Divisée depuis cette date, Alep, une des plus anciennes villes au monde, était devenue le principal front du conflit syrien, qui a fait plus de 310.000 morts en cinq ans et provoqué le déplacement de plus de la moitié des Syriens.
- Quartiers rebelles en ruines -
Avec l'appui de l'aviation russe, l'armée syrienne avait mené ces derniers mois offensive après offensive pour reprendre les quartiers Est.
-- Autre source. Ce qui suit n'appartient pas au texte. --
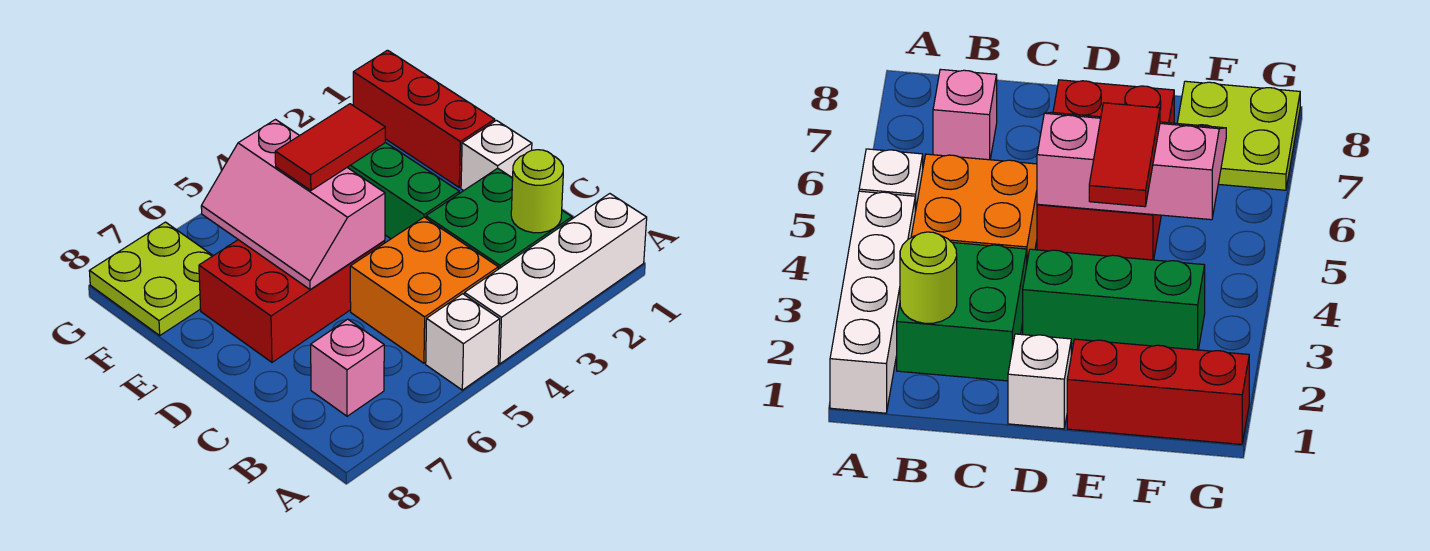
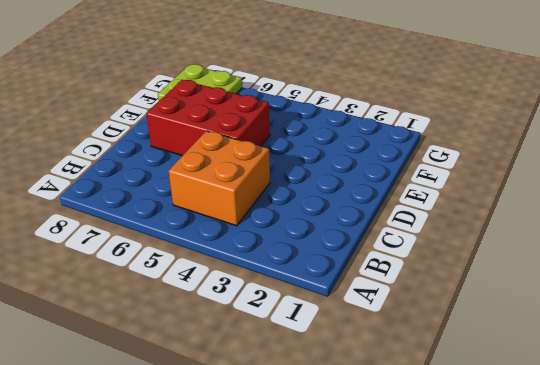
none -> white 1x4 brick [464,194,647,364]
none -> white 1x1 brick [426,294,500,390]
none -> green 2x2 brick [426,168,572,269]

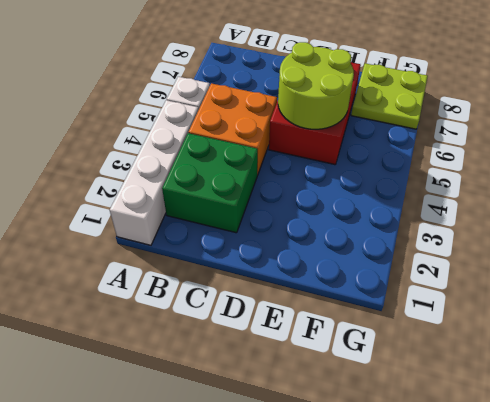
lime 2x2 round brick [278,42,354,129] -> pink 2x3 slope [201,120,385,290]
none -> pink 1x1 brick [311,319,384,416]
none -> white 1x1 brick [461,120,532,191]
none -> green 1x3 brick [347,142,459,239]

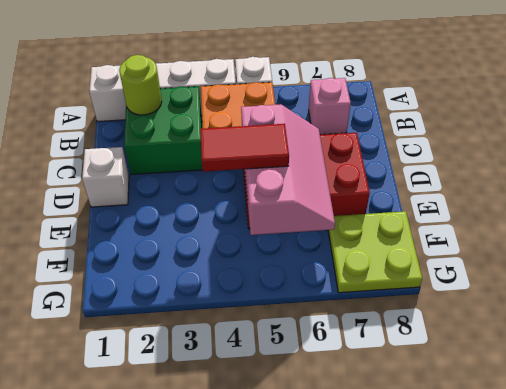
none -> green 1x3 brick [347,142,459,239]
none -> red 1x3 brick [353,50,495,187]

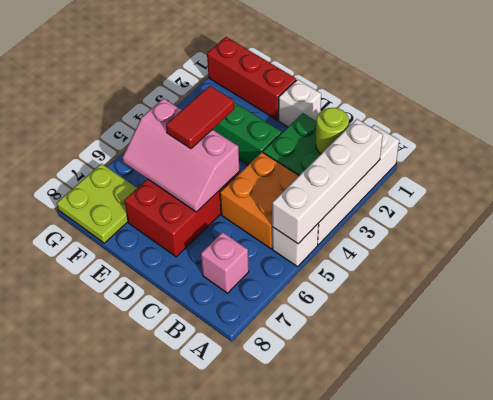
white 1x4 brick [272,119,383,244] -> none

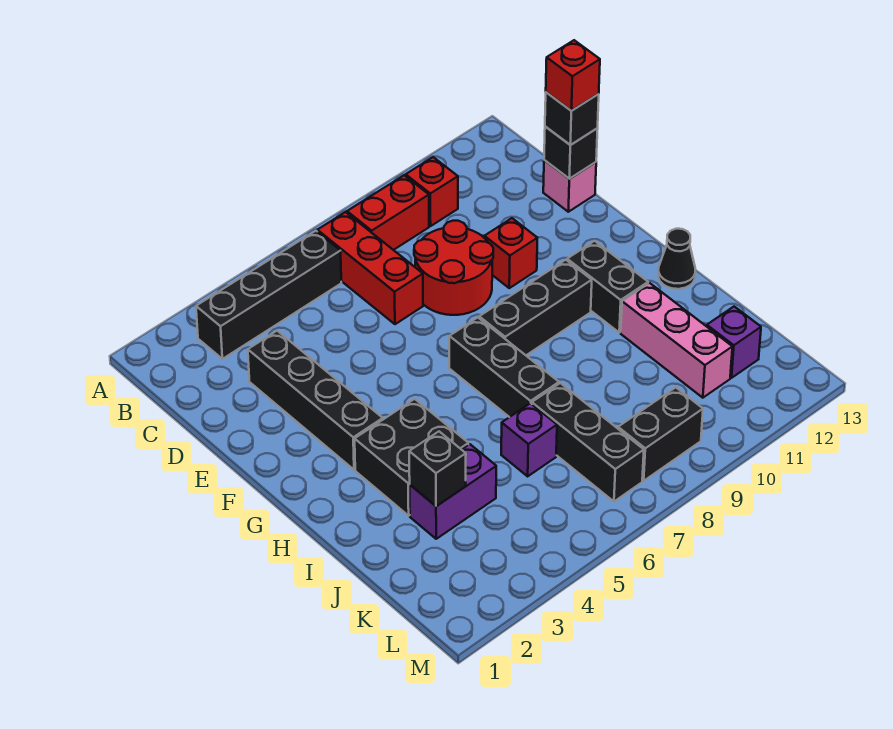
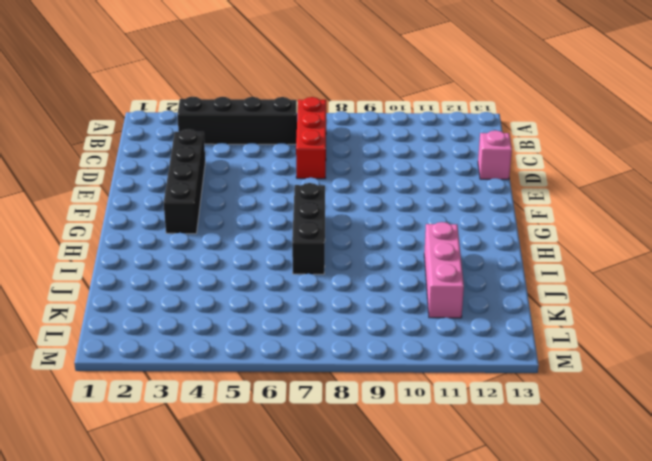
none -> red 1x2 brick [347,175,429,250]
none -> red 1x1 brick [406,157,458,226]
none -> red 2x2 round brick [414,221,493,315]

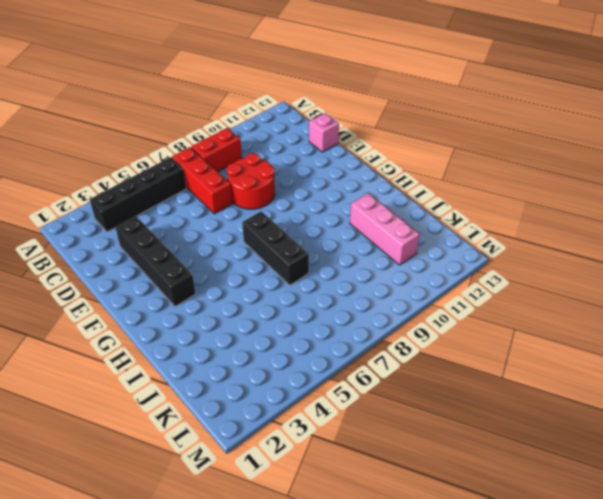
none -> red 1x1 brick [406,157,458,226]
none -> red 1x1 brick [484,218,537,288]
none -> black 1x3 brick [479,260,592,355]

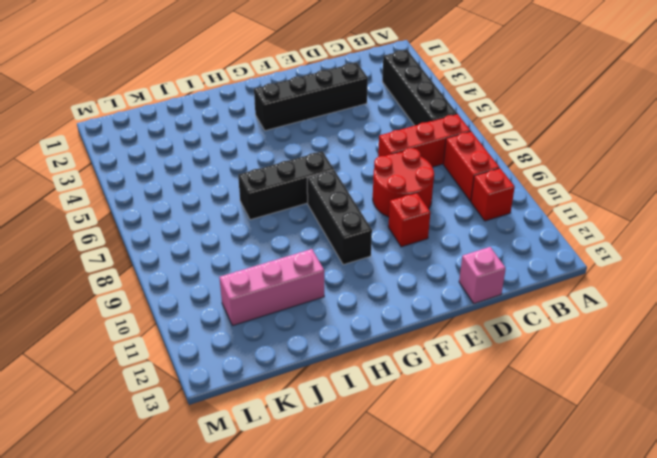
none -> black 1x2 brick [567,241,648,333]
none -> black 2x2 brick [355,399,468,516]
none -> black 1x1 cone [658,229,695,289]

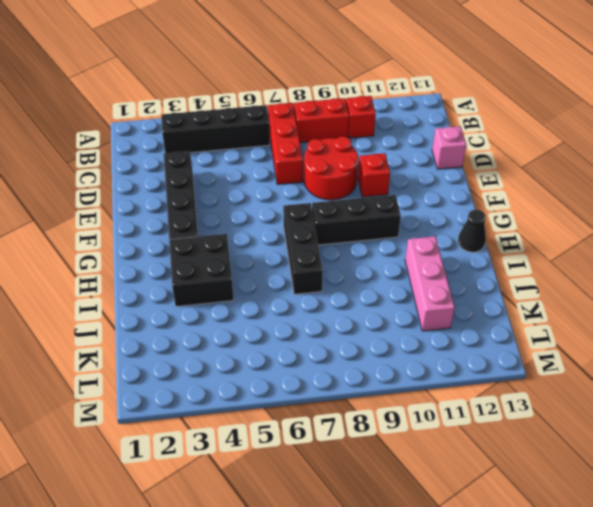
none -> black 1x2 brick [567,241,648,333]
none -> purple 1x2 brick [410,444,496,539]
none -> purple 1x1 brick [501,403,557,476]

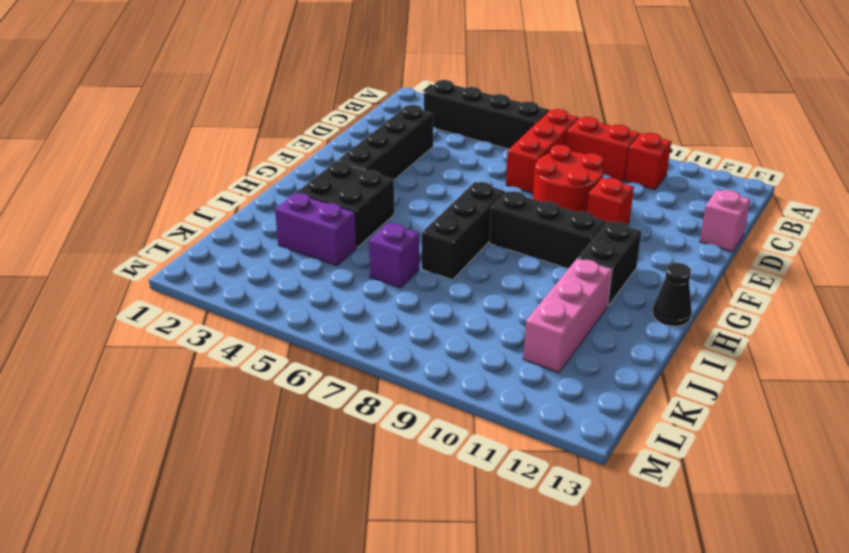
none -> black 1x3 brick [532,383,644,501]
none -> purple 1x1 brick [707,307,761,378]
none -> black 1x2 brick [618,387,703,481]

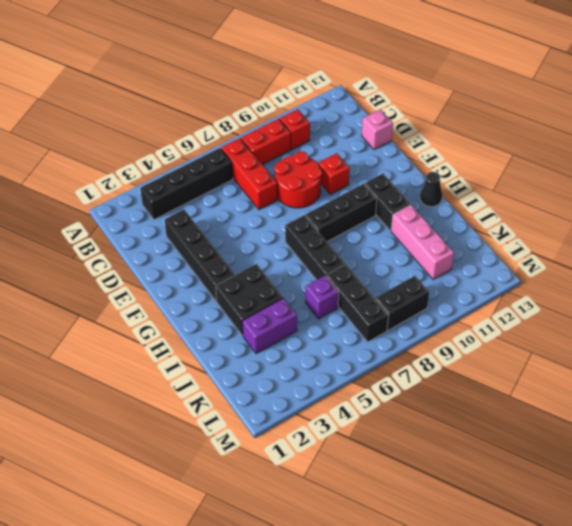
none -> purple 1x1 brick [707,307,761,378]
none -> black 1x1 brick [544,126,598,179]
none -> black 1x1 brick [409,432,466,506]

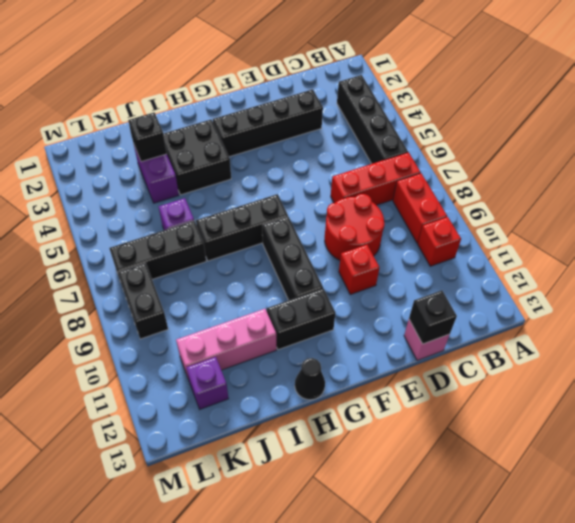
none -> black 1x1 brick [545,92,599,145]
none -> red 1x1 brick [546,40,600,111]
C'est la dernière en date, lancée le 15 novembre, qui a brisé les défenses rebelles, incapables de résister à la puissance de feu terrestre et aérienne déployée par Damas et ses alliés étrangers (Hezbollah, milices iraniennes et irakiennes, Russie).
Les quartiers d’Alep-Est ont été presque rasés par les bombardements aériens des derniers mois, rappelant les destructions de villes comme Berlin en 1945, Guernica (Espagne) ou encore Grozny (Tchétchénie).
En quatre semaines, du 15 novembre au 15 décembre, l'opération militaire a tué plus de 465 civils, dont 62 enfants, à Alep-Est, selon l'Observatoire syrien des droits de l'Homme (OSDH), tandis que 142 civils, dont 42 enfants, ont été tués par des tirs rebelles dans l'ouest de la ville.
Outre les bombardements, la population d’Alep-Est, estimée avant l’offensive à 250.000 personnes, subissait un siège asphyxiant depuis le 17 juillet, souffrant d’une pénurie quasi totale de nourriture, de médicaments et de carburant.
Pour le géographe Fabrice Balanche, du Washington Institute, il était "difficile" pour le président Assad "de présider aux destinées de la Syrie sans tenir la seconde ville du pays". "Avec sa victoire, il peut se présenter comme le président de toute la Syrie".
La reconquête d’Alep permet au régime de se lancer dans la conquête d'autres provinces lui échappant encore, comme Idleb (nord-ouest), voisine d’Alep, qui est aux mains d’une coalition entre rebelles et jihadistes. C'est là qu'une grande partie des évacués d'Alep ont été conduits.
Alors que l'armée turque combat le groupe Etat islamique (EI) au prix de lourdes pertes dans le nord de la Syrie, les jihadistes ont diffusé jeudi une vidéo, signée de la "Province d'Alep" de l'EI, montrant deux hommes présentés comme des soldats turcs être brûlés vifs. Leur bourreau y appelle à "semer la destruction" en Turquie, qui mène depuis l'été une offensive visant l'EI et des milices kurdes.